Highest point of South Georgia and the Sandwich Islands

Mount Paget is a summit of Allardyce Range on the South Atlantic/Antarctic island of South Georgia. At 9629 feet above the sea level, it is the highest peak on the island, and the highest peak in any territory under the sovereignty of the United Kingdom (excluding the British Antarctic Territory, where British sovereignty is unrecognised by most countries, where Mount Hope is the highest peak). Mount Paget is more than twice the height of Ben Nevis, the highest mountain on the island of Great Britain and is ranked 23rd by topographic isolation.

It is a saddle-shaped mountain, marking the highest point of the Allardyce Range in the central part of South Georgia.
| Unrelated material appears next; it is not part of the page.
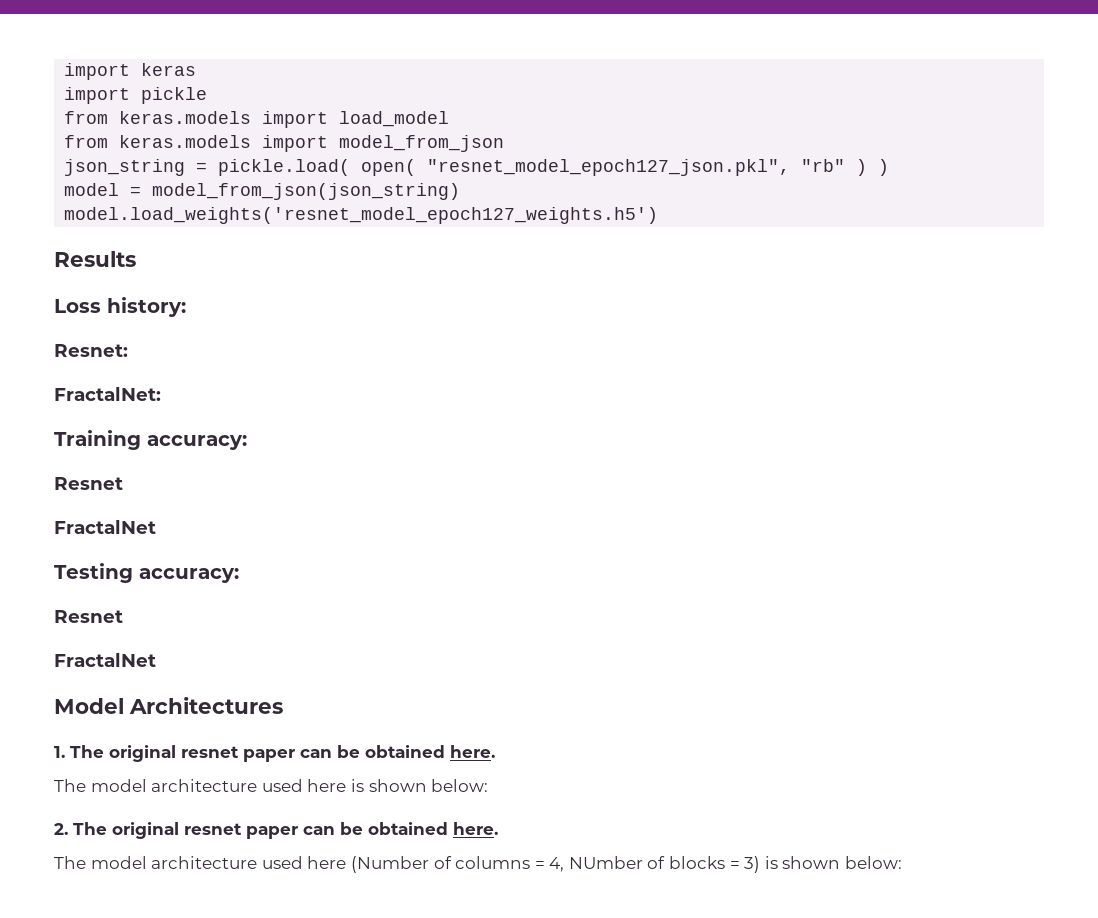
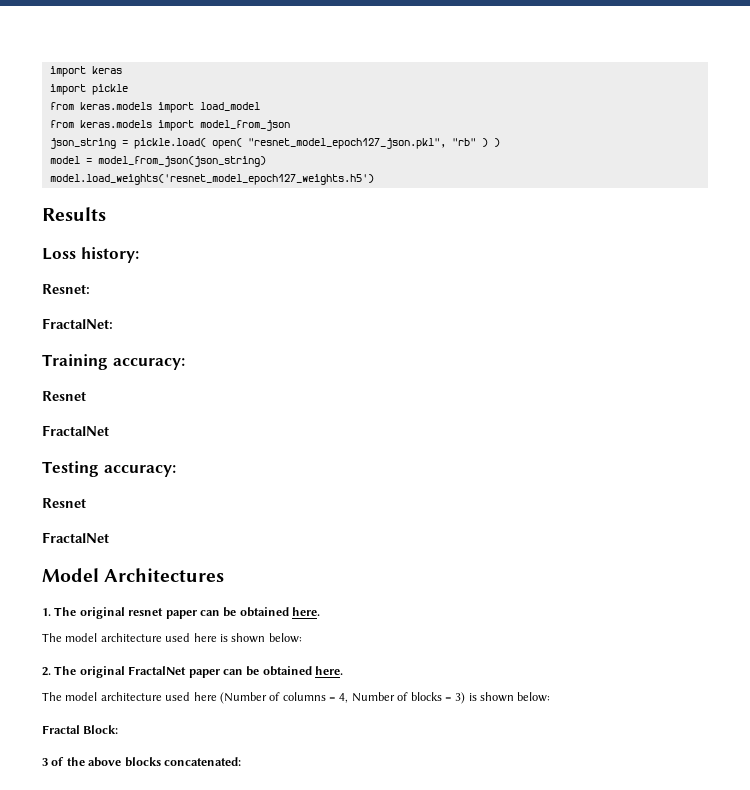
[184,823,242,835] resnet -> [128,666,187,675] FractalNet
[568,856,643,869] NUmber -> [351,692,395,702] Number
(903, 862) none -> [42,725,119,734] [42,757,241,767] // Fractal Block: // 3 of the above blocks concatenated:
This feature was known to early sealers and whalers at South Georgia, and the name has long been established through general usage. It is clearly visible from Grytviken and King Edward Point.

The west peak of 9565 feet was climbed in December 1960 by Captain V. N. Stevenson, Lt. Cdr. M. K. Burly and Corporal B. Todd of the Royal Navy, landing at Cape Darnley by helicopter from HMS Protector. On 30 December 1964, the summit of 2934 m was reached by Lieutenant S. H. Down, Sergeant T. J. Lynch and Senior Airman J. R. Chester of a British Combined Services expedition.